There Colonial will be up against the overwhelmingly dominant ANZ group. But Swanson says Colonial’s experience in venturing into the life business in Asia — where they started at number 50 and are now in the top ten — makes him confident on the company’s future as an influential regional banking organization. In Asia, they did their homework. “I think the general approach of ‘what we do in Fiji we will do in Samoa’ almost guarantees you to fail,” Swanson says. “What we need to do is work out exactly what is needed in Samoa and then we will be successful.”
In Fiji, Colonial has 15,000 shareholders, 85,000 policyholders and about 150,000 banking customers. Like every other business in Fiji, Colonial was scarred by the political unrest following a coup in May 2000, but unlike most other businesses it has come out of that experience rather well. In the six months to December 31, 2000 its profit of F$2.43 million was 1 percent up compared to the last half of 1999. “We actually think a 1 percent profit improvement was an exceptional result in view of what happened,” Swanson says.
“What happened last year was interesting, We increased our advertising after May 19 (the day of the coup) and we stayed open all the time.
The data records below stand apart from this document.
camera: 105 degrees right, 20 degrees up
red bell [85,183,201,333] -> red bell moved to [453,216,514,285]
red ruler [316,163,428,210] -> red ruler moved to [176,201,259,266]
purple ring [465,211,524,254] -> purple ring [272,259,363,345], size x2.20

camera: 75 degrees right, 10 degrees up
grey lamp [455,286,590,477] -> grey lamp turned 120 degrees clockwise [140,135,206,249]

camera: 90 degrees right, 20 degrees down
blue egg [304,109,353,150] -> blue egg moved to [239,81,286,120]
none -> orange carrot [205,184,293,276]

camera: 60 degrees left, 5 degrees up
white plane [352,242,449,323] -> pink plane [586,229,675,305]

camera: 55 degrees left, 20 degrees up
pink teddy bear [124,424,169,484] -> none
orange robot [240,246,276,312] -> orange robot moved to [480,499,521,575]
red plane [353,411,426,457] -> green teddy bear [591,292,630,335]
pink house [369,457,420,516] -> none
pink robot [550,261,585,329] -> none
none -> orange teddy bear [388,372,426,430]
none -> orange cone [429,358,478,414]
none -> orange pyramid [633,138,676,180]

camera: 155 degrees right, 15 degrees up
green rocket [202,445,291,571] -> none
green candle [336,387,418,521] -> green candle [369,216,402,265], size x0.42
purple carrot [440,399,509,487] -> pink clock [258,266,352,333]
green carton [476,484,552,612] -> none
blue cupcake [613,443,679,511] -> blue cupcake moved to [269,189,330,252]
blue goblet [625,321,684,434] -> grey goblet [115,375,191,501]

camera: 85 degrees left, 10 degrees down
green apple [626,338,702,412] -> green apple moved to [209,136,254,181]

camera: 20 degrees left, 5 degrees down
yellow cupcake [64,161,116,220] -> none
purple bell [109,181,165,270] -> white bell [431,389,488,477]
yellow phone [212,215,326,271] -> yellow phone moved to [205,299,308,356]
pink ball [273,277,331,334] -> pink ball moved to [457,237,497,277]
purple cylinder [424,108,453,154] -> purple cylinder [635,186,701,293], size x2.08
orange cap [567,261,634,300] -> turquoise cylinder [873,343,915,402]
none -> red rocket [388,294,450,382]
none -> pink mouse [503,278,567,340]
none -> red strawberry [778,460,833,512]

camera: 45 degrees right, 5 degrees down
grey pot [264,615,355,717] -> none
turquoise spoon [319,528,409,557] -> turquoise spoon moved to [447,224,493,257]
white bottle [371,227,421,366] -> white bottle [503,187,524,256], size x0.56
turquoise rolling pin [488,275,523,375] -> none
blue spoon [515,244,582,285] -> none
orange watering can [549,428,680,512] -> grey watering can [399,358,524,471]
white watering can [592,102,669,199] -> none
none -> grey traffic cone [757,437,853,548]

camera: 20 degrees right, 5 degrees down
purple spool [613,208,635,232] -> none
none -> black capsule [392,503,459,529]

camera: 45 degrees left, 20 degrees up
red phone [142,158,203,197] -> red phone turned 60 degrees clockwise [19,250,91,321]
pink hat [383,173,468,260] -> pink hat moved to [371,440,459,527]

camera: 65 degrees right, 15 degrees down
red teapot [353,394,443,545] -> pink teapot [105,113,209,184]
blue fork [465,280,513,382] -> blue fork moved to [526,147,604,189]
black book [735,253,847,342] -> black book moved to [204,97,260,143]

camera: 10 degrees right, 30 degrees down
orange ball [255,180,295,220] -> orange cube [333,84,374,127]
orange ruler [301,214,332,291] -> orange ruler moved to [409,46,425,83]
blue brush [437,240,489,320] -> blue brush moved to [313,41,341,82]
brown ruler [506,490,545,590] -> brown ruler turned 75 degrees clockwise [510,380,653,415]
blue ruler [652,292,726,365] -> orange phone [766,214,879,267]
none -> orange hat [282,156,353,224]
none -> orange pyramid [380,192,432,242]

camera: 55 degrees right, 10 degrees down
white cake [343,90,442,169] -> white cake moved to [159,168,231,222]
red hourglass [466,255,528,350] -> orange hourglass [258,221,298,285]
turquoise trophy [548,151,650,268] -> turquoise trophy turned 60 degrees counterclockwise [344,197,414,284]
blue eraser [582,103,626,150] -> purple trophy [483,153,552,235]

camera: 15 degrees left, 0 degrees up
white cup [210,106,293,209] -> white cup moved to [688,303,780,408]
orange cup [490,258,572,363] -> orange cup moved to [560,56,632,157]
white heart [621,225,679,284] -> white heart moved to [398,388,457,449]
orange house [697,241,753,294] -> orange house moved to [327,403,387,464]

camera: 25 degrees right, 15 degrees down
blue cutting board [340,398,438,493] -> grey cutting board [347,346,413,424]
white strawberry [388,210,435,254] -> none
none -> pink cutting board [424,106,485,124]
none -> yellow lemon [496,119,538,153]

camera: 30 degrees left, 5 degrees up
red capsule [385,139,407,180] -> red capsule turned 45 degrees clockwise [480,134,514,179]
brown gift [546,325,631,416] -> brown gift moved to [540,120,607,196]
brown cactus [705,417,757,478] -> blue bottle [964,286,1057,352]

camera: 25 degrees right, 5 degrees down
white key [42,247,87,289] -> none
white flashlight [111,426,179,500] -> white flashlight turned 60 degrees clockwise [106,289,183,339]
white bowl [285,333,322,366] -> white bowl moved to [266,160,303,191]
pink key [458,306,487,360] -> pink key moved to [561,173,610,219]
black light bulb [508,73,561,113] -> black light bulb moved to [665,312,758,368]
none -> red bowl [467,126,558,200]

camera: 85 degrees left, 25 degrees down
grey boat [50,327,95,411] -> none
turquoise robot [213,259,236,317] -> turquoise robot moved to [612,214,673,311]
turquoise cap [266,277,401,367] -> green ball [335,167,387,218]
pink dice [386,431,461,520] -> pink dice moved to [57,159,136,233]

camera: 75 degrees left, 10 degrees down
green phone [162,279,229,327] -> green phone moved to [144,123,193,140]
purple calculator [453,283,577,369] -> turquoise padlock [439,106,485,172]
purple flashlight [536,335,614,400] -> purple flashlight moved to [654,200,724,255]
We were the only financial services business to do that, and I think people really appreciated that.”
The Fiji Government has decided to license a commercially operated superannuation fund as competition for the Fiji National Provident Fund, to which most wage earners compulsorily belong. Colonial is interested in that but Swanson says: “The government needs to create a regulatory environment which allows competition. What is at issue is their regulation as it pertains to investment of funds rather than administration.
“What we have is a financial system worth F$5,500 million. It needs to be freed up because there is a lack of equity in the whole South Pacific not just in Fiji.”